(Trecho selecionado):

Lei da Mordaça – O movimento de modernização conservadora, resultante de aliança entre integrantes de grupos e partidos políticos e líderes de organizações religiosas defende alternativas e escolarização que visam s reverter o papel social da escola, de instituição pública, laica, democrática, para uma escola repressora, reguladora de mentes e corpos.

Esse movimento é ligado à Escola sem Partido que se intitula apartidário, mas tem forte vínculo com partidos políticos neoliberais de extrema-direita, como o Partido Social Cristão (PSC), o Partido Republicano Brasileiro (PRB) e o Partido da República (PR), cujos filiados compõem a denominada “bancada da Bíblia”, no Congresso Nacional.

“O que propõem na verdade, ameaça os princípios de respeito à liberdade e à solidariedade humana, do pluralismo de ideias e de concepções pedagógicas, da valorização profissional, da igualdade de condições de acesso e da permanência na escola, da garantia do padrão de qualidade elencados no art. 3º da Lei de Diretrizes e Bases da Educação Nacional (LDBEN) de 1996”, complementa a professora da UnB.

(Dados do exercício):
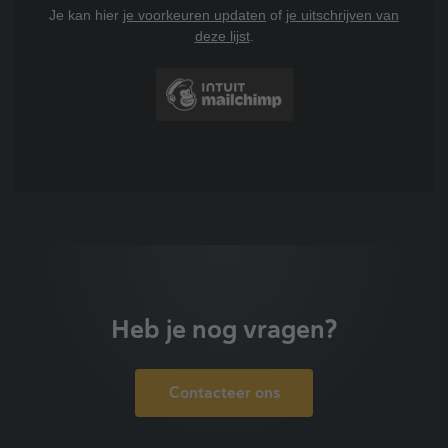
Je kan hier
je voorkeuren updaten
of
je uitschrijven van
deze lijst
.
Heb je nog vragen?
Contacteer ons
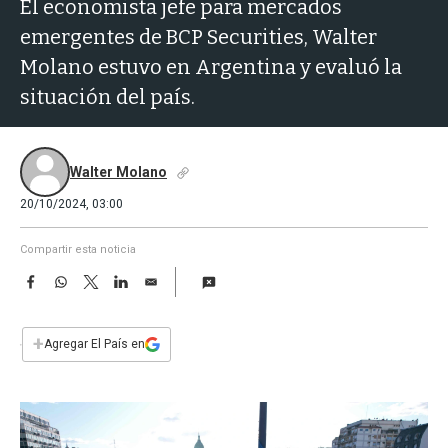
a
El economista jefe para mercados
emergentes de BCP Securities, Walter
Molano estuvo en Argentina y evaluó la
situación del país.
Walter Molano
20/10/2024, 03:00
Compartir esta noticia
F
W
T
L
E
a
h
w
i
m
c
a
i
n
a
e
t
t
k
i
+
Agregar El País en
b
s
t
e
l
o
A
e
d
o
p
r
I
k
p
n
--
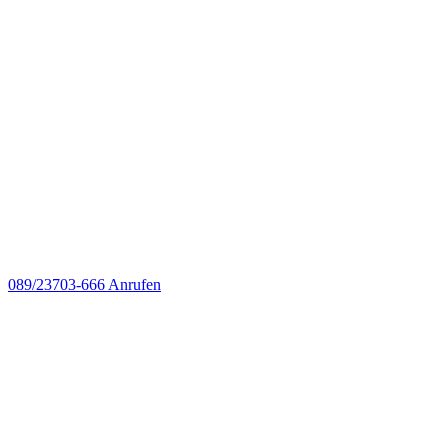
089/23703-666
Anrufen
--
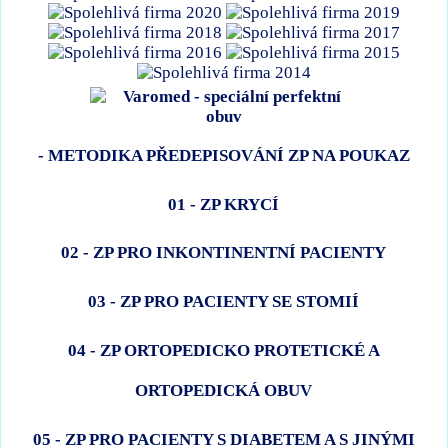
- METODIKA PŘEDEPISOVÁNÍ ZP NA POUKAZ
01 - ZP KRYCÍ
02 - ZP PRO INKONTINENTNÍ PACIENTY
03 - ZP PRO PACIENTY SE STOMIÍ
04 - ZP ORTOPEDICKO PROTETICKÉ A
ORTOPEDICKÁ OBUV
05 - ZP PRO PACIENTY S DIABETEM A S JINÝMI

(Exercícios propostos):
- A) Reescreva a passagem do trecho sobre a Lei da Mordaça entre "Lei da Mordaça" e "no Congresso Nacional.", inclusive, renomeando "Congresso Nacional" como "Parlamento".
- B) Condense em forma de lista o parágrafo do trecho sobre a Lei da Mordaça iniciado por "Esse movimento é ligado", conservando seus fatos principais.

(Gabarito das atividades):
- A)
Lei da Mordaça – O movimento de modernização conservadora, resultante de aliança entre integrantes de grupos e partidos políticos e líderes de organizações religiosas defende alternativas e escolarização que visam s reverter o papel social da escola, de instituição pública, laica, democrática, para uma escola repressora, reguladora de mentes e corpos.

Esse movimento é ligado à Escola sem Partido que se intitula apartidário, mas tem forte vínculo com partidos políticos neoliberais de extrema-direita, como o Partido Social Cristão (PSC), o Partido Republicano Brasileiro (PRB) e o Partido da República (PR), cujos filiados compõem a denominada “bancada da Bíblia”, no Parlamento.

- B)
- Ligado à Escola sem Partido, que se intitula apartidário.
- Tem forte vínculo com partidos políticos neoliberais de extrema-direita: PSC, PRB e PR.
- Os filiados desses partidos compõem a “bancada da Bíblia”, no Congresso Nacional.